Le signal est jugé “positif”, mais loin d’être suffisant. Alors que le financement de l’apprentissage reste sous tension, les dernières décisions de France Compétences offrent un peu d’air… sans dissiper les inquiétudes des acteurs de terrain. En première ligne : les Chambres de métiers et de l’artisanat, qui alertent sur un modèle économique toujours fragilisé.
Des niveaux de financement revus, mais encore jugés insuffisants
Réuni le 2 avril, le conseil d’administration de France Compétences a validé les nouvelles valeurs de référence des niveaux de prise en charge (NPEC), qui serviront de base aux branches professionnelles pour les trois prochaines années.
Ces montants, désormais calculés en deux temps depuis le décret du 8 décembre 2025, reposent d’abord sur un coût moyen observé, revalorisé de 1,85 %, avant d’être ajustés par les branches dans une fourchette de ±20 %.
Pour les Chambres de métiers et de l’artisanat (CMA), le constat est nuancé : certaines valeurs sont en hausse, ce qui tranche avec les baisses évoquées ces derniers mois dans un contexte budgétaire contraint. Un arbitrage favorable, notamment face aux pressions de Bercy, qui témoigne d’un effort du ministère du Travail.
Mais cet ajustement ne permet pas de corriger les déséquilibres accumulés depuis plusieurs années.
« Les montants […] ne permettent toujours pas de retrouver l’équilibre rompu par les baisses des années antérieures », souligne Joël Fourny, président de CMA France.
Un modèle économique sous tension
Derrière ces arbitrages techniques, c’est la viabilité même de certaines formations qui est en jeu. Selon le réseau des CMA, les niveaux de financement ne couvrent toujours pas les coûts réels, à l’exception d’une seule certification.
Résultat : un déficit persistant entre les recettes issues des NPEC et les charges des centres de formation.
« À effectifs constants, le déficit […] reste significatif pour les 20 principales certifications du réseau », alerte Joël Fourny.
À court terme, la conséquence est claire : certaines formations pourraient fermer dès la prochaine rentrée.
Une perspective qui inquiète d’autant plus que les CMA assurent une formation de proximité, souvent dans des territoires où les alternatives sont limitées.
Priorité aux niveaux 3 et 4 : un levier d’insertion confirmé
Parmi les points jugés positifs, la priorisation des financements vers les diplômes de niveaux 3 et 4 (CAP, bac professionnel), qui ne seront pas plafonnés.
Un choix cohérent avec les besoins du marché du travail : ces formations constituent un accès rapide à l’emploi et répondent directement aux tensions de recrutement dans l’artisanat.
Elles jouent aussi un rôle clé dans l’insertion des jeunes, notamment ceux les plus éloignés des parcours académiques classiques.

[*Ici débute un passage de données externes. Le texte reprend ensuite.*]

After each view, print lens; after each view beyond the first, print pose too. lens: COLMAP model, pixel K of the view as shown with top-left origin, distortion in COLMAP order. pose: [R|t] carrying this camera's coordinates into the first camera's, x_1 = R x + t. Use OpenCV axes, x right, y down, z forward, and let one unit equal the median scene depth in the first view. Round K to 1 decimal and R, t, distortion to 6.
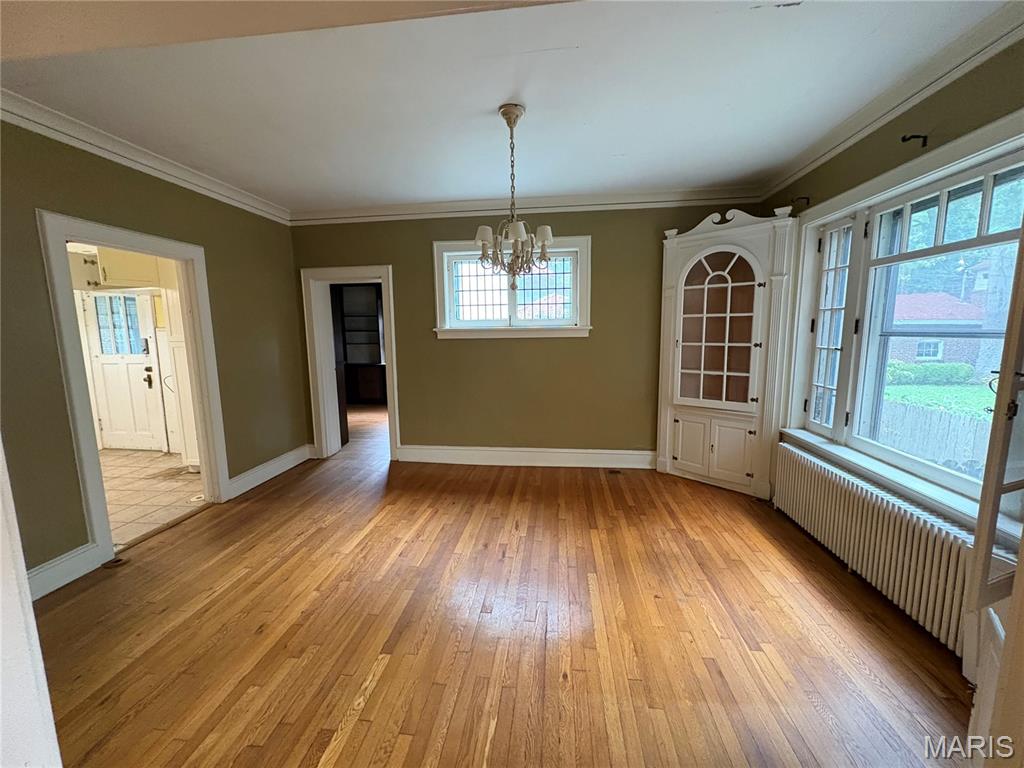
lens RADIAL K [[408.7, 0, 506.6], [0, 408.7, 379.6], [0, 0, 1]] dist [0.002206, 0.000364]
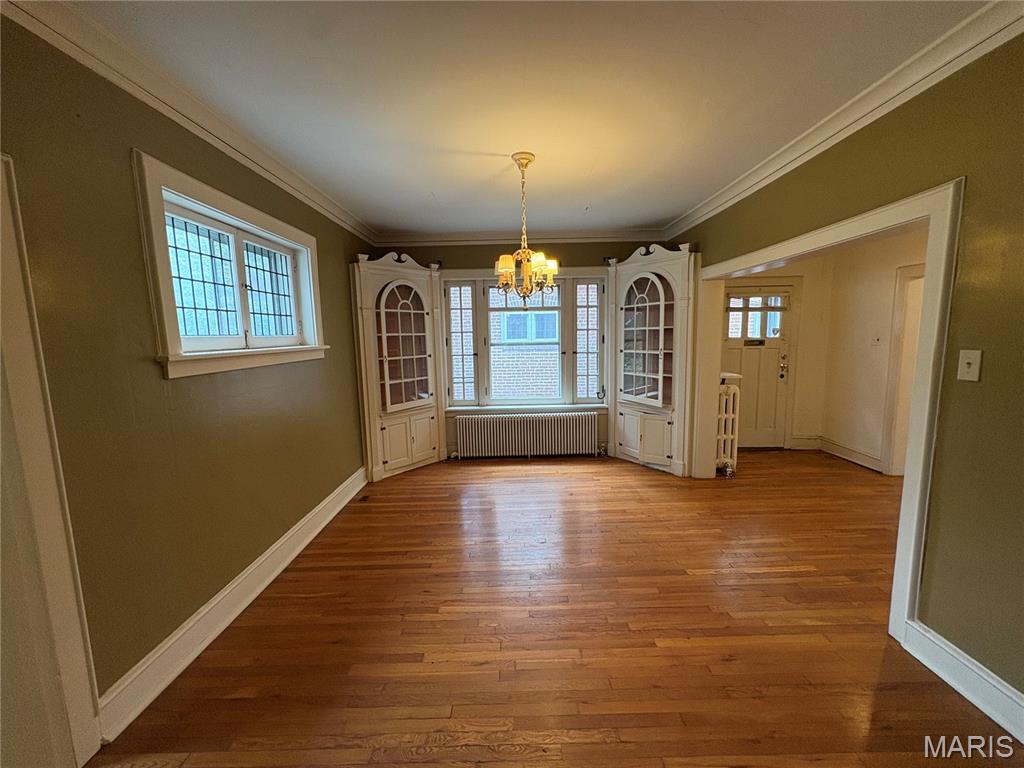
lens RADIAL K [[408.7, 0, 516.4], [0, 408.7, 380.8], [0, 0, 1]] dist [0.002206, 0.000364]
pose [[-0.132695, -0.099068, 0.986193, -0.809787], [0.146273, 0.982140, 0.118342, -0.119235], [-0.980304, 0.159957, -0.115835, 0.857932]]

Une réforme de 2018 qui montre ses limites
Depuis la réforme de l’apprentissage de 2018, le système a profondément changé : ouverture à la concurrence, financement au contrat, forte hausse du nombre d’apprentis.

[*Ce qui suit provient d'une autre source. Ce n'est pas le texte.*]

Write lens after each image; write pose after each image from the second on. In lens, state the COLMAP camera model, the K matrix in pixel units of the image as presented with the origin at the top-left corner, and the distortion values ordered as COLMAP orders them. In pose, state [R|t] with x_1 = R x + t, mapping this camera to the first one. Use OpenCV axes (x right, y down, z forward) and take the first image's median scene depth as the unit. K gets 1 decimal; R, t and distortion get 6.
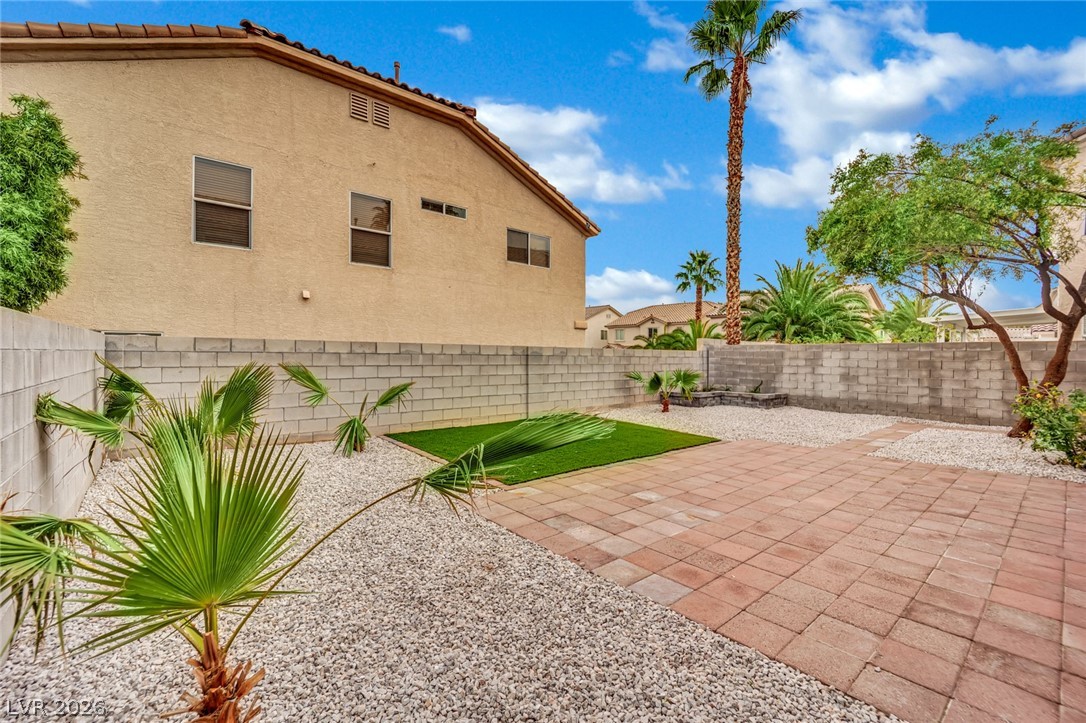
lens RADIAL K [[456.5, 0, 529.5], [0, 456.5, 376.4], [0, 0, 1]] dist [-0.015208, -0.001846]
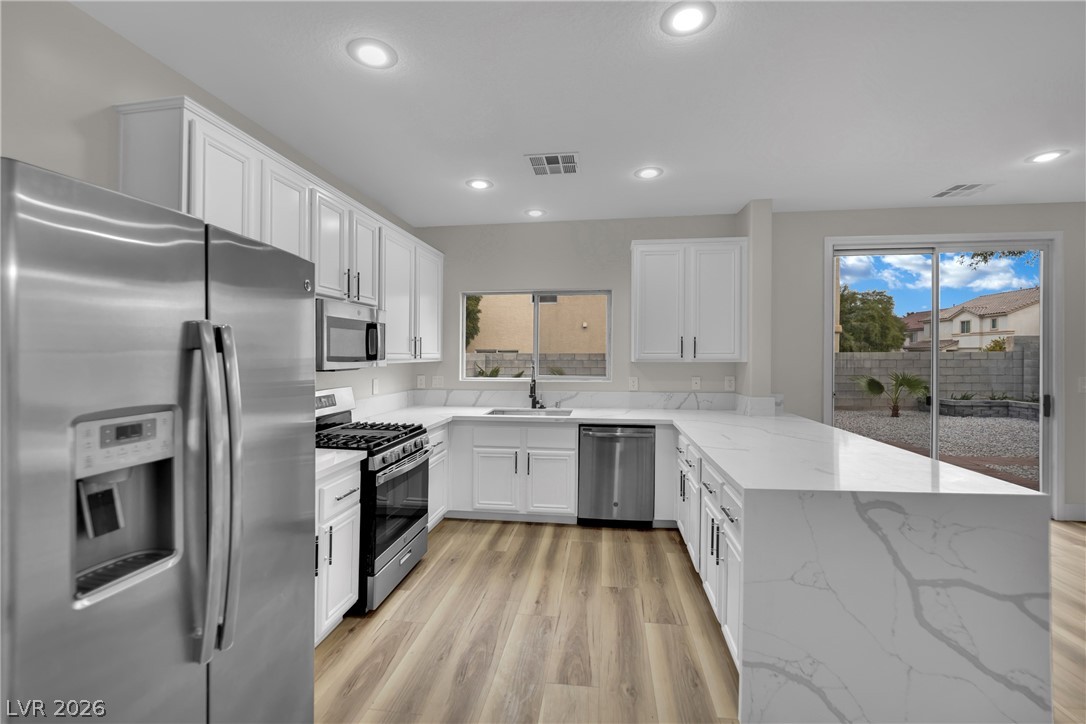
lens RADIAL K [[456.5, 0, 544.7], [0, 456.5, 355.7], [0, 0, 1]] dist [-0.015208, -0.001846]
pose [[0.689319, -0.012068, -0.724357, 0.534648], [-0.022475, 0.999024, -0.038032, 0.000658], [0.724109, 0.042496, 0.688375, -0.223256]]
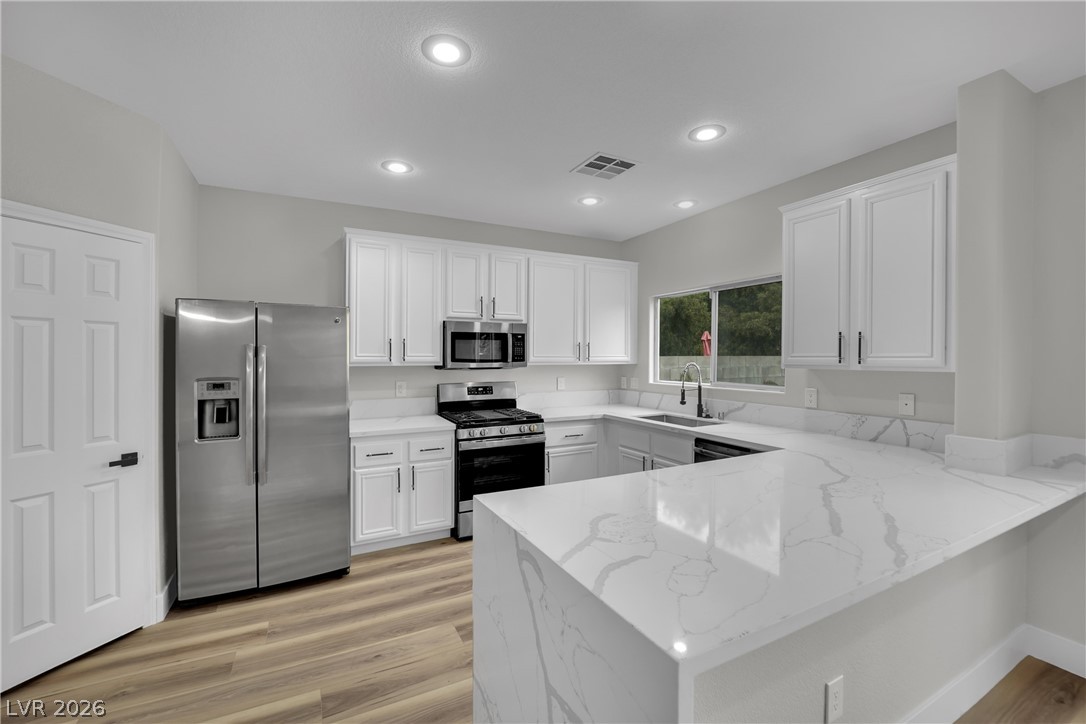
lens RADIAL K [[456.5, 0, 536.1], [0, 456.5, 357.6], [0, 0, 1]] dist [-0.015208, -0.001846]
pose [[-0.208401, -0.009632, -0.977996, 0.624186], [-0.046699, 0.998909, 0.000113, -0.010161], [0.976928, 0.045695, -0.208624, 0.010793]]
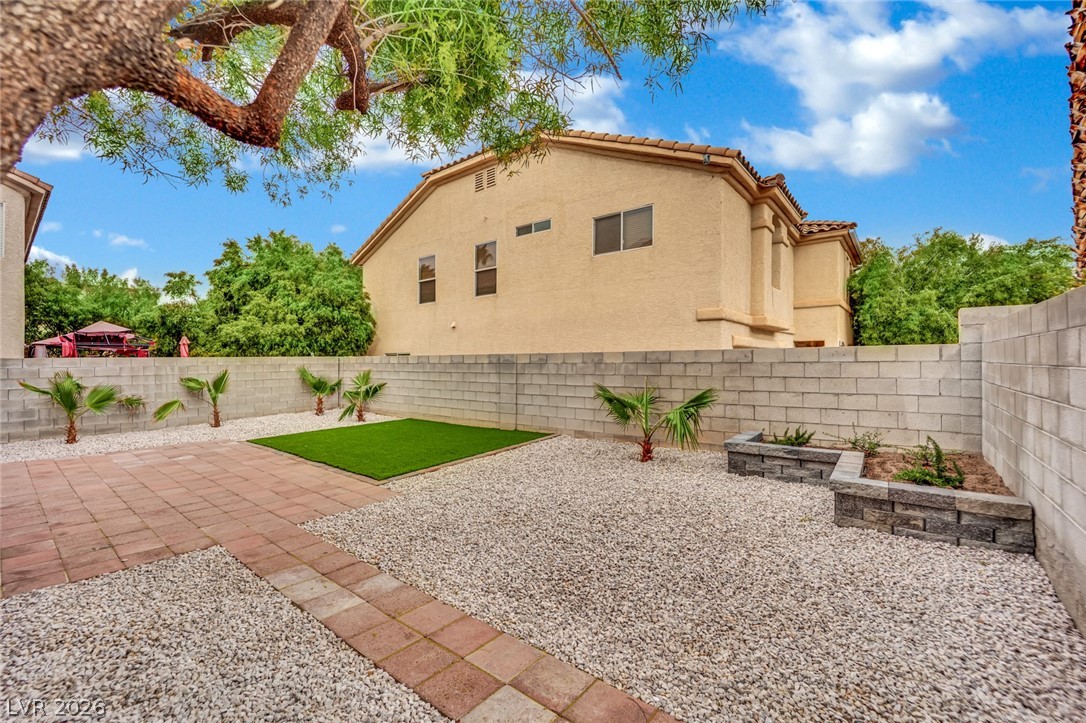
lens RADIAL K [[456.5, 0, 533.0], [0, 456.5, 365.9], [0, 0, 1]] dist [-0.015208, -0.001846]
pose [[0.200537, -0.003509, -0.979680, 0.918372], [-0.037342, 0.999240, -0.011223, -0.031465], [0.978974, 0.038834, 0.200254, 0.840692]]
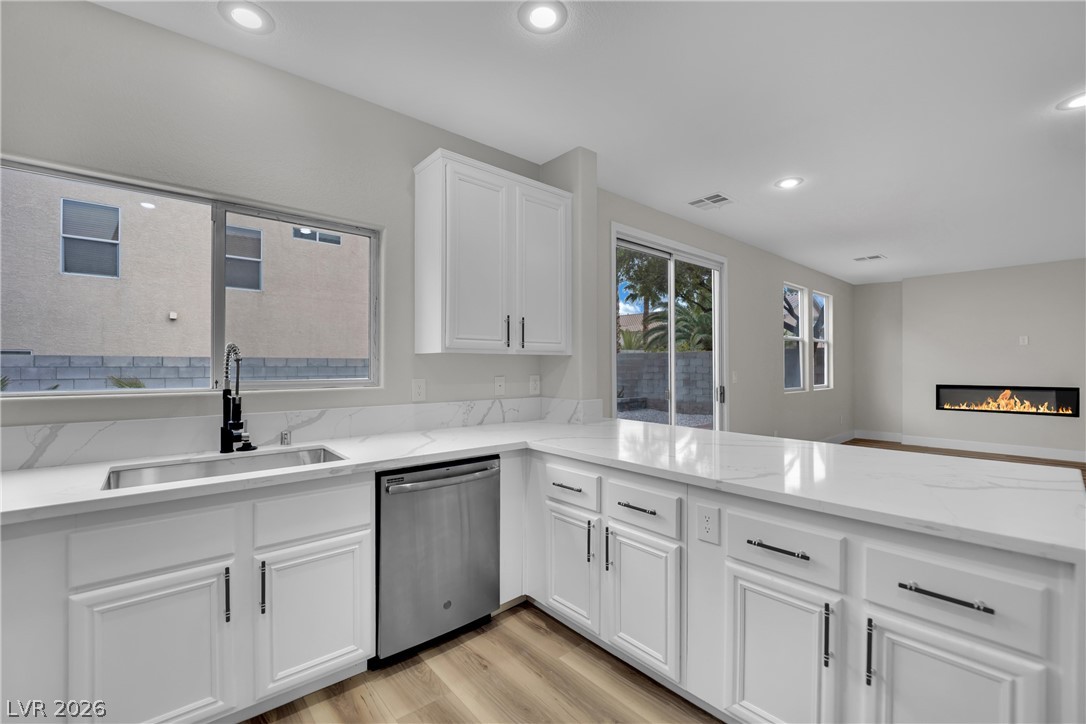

Avec un succès indéniable : l’apprentissage a gagné en attractivité et dépasse aujourd’hui les 800.000 contrats signés chaque année en France.
Mais ce modèle a un coût. Et France Compétences, structure chargée de réguler et financer le système, accumule les déficits depuis plusieurs années, obligeant l’État à intervenir régulièrement.
Ainsi, les ajustements des NPEC s’inscrivent dans une logique de maîtrise des dépenses publiques… au risque de fragiliser certains acteurs.
Des besoins massifs dans les entreprises
Le paradoxe est frappant : jamais les besoins n’ont été aussi élevés.
- Selon les données rappelées par CMA France dans un communiqué de presse, 150.000 postes sont actuellement à pourvoir dans les entreprises artisanales.
- À cela s’ajoute un enjeu majeur de transmission, avec 300.000 entreprises à reprendre dans les dix prochaines années.
Autrement dit, réduire les capacités de formation aujourd’hui pourrait aggraver les pénuries de compétences demain.
Un appel à réagir rapidement
Face à cette équation complexe, les CMA appellent à une réaction rapide des pouvoirs publics.
Car le calendrier joue contre les organismes de formation : les nouveaux niveaux de prise en charge sont fixés pour trois ans. Une durée jugée trop longue si les équilibres économiques ne sont pas rétablis.
« Nous ne tiendrons pas trois ans dans ces conditions », prévient Joël Fourny.
En filigrane, c’est toute la question du financement durable de l’apprentissage qui se pose. Entre impératif budgétaire et besoin de compétences, l’équilibre reste difficile à trouver.
Et pour les TPE, directement dépendantes de ces formations pour recruter, l’enjeu est loin d’être théorique.